L’islam nous enseigne que la justice est le fondement de toute société.《Ô vous qui croyez ! Observez strictement la justice et soyez des témoins véridiques devant Allah, dussiez-vous témoigner contre vous-mêmes, vos parents et vos proches》nous rappelle le Coran dans la sourate An-Nisa (verset 135). Alors comment comprendre qu’un imam comme Alhadj Badrou Bah de la plus grande mosquée de Labé au Fouta Djallon, gardien supposé de ces valeurs sacrées, se permette aujourd’hui de cautionner une constitution née d’un coup d’État ?

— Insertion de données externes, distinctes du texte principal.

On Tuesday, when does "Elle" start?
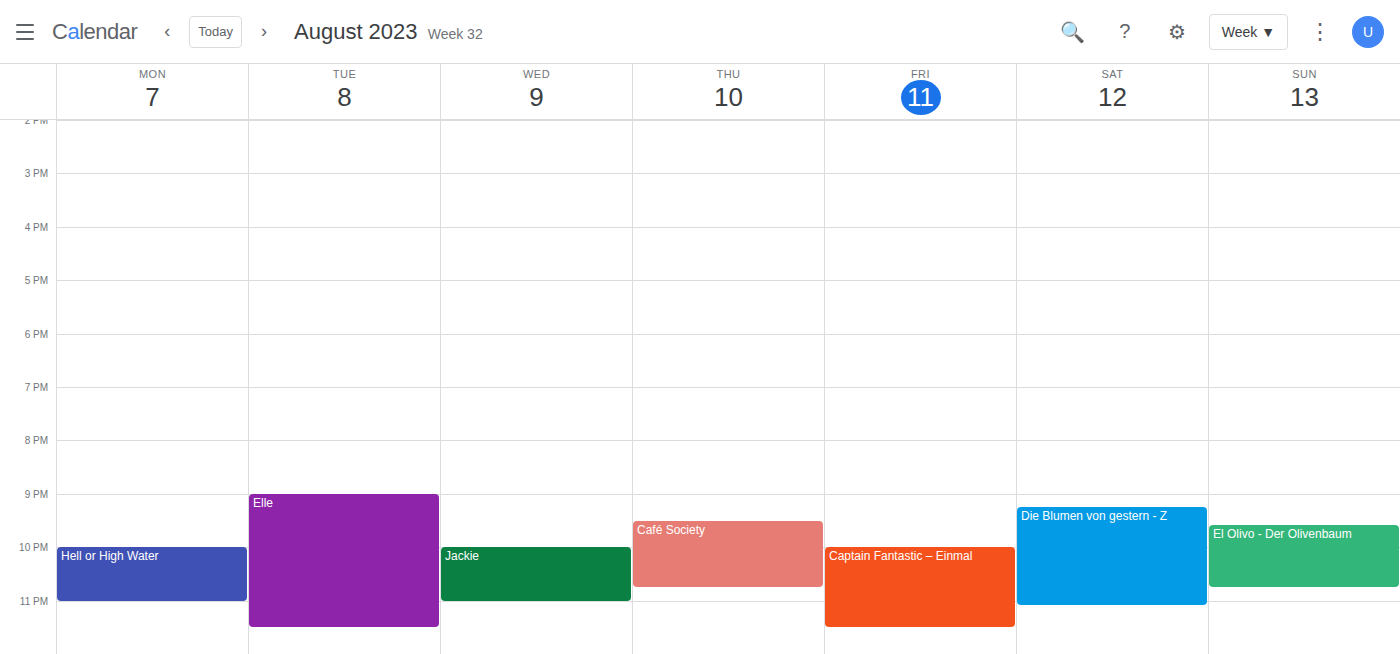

Cette dérive n’est pas qu’une erreur de jugement. C’est une trahison profonde de la mission qui lui a été confiée. L’imam n’est pas un commissaire politique. Il n’est pas là pour bénir les ambitions d’un pouvoir illégitime qui s’accroche au fauteuil présidentiel par la force et la manipulation. Son rôle, depuis quatorze siècles, consiste à guider la communauté vers le bien, à défendre la justice et à rappeler les puissants à leurs devoirs.
Or que voyons-nous ? Un homme de religion qui ferme les yeux sur les enlèvements, qui se tait face aux assassinats, qui détourne le regard devant les emprisonnements arbitraires. Un imam qui cautionne un régime bâti sur la violence et la corruption, en osant y mêler les textes sacrés. C’est plus qu’une compromission : c’est un sacrilège.
Le Prophète que la paix soit sur lui nous a enseigné:《Celui qui se tait face à l’injustice est un diable muet.》Comment alors justifier ce silence complice ? Comment expliquer cette bénédiction accordée à ceux qui violent les droits les plus élémentaires de leurs concitoyens ? L’imam a-t-il oublié que sa légitimité ne vient pas des palais mais de sa fidélité aux enseignements divins ?
En soutenant cette constitution de façade, cet imam ne sert pas Dieu. Il sert un système qui emprisonne, qui torture, qui corrompt. Il transforme la chaire en tribune politique et la mosquée en bureau de campagne. Il prostitue sa fonction pour quelques privilèges et une reconnaissance factice du pouvoir.
Le véritable imam, celui que respectent les croyants, est celui qui dit la vérité même quand elle dérange. Celui qui refuse de plier le genou devant les tyrans. Celui qui choisit l’exil plutôt que la compromission. L’histoire de l’islam regorge de ces figures exemplaires qui ont préféré la prison à la collaboration avec l’injustice.
Face à un régime putschiste qui kidnappe ses opposants, assassine ses critiques et viole les consciences, un imam digne de ce nom n’a qu’un seul devoir: dire NON. Non à cette mascarade constitutionnelle. Non à cette légitimation religieuse de l’arbitraire. Non à cette instrumentalisation de la foi au service d’intérêts politiques sordides.
Que cet imam se souvienne: Dieu jugera d’abord ceux qui parlent en Son nom. Et l’histoire n’oublie jamais ceux qui ont choisi le camp des oppresseurs quand leur peuple souffrait.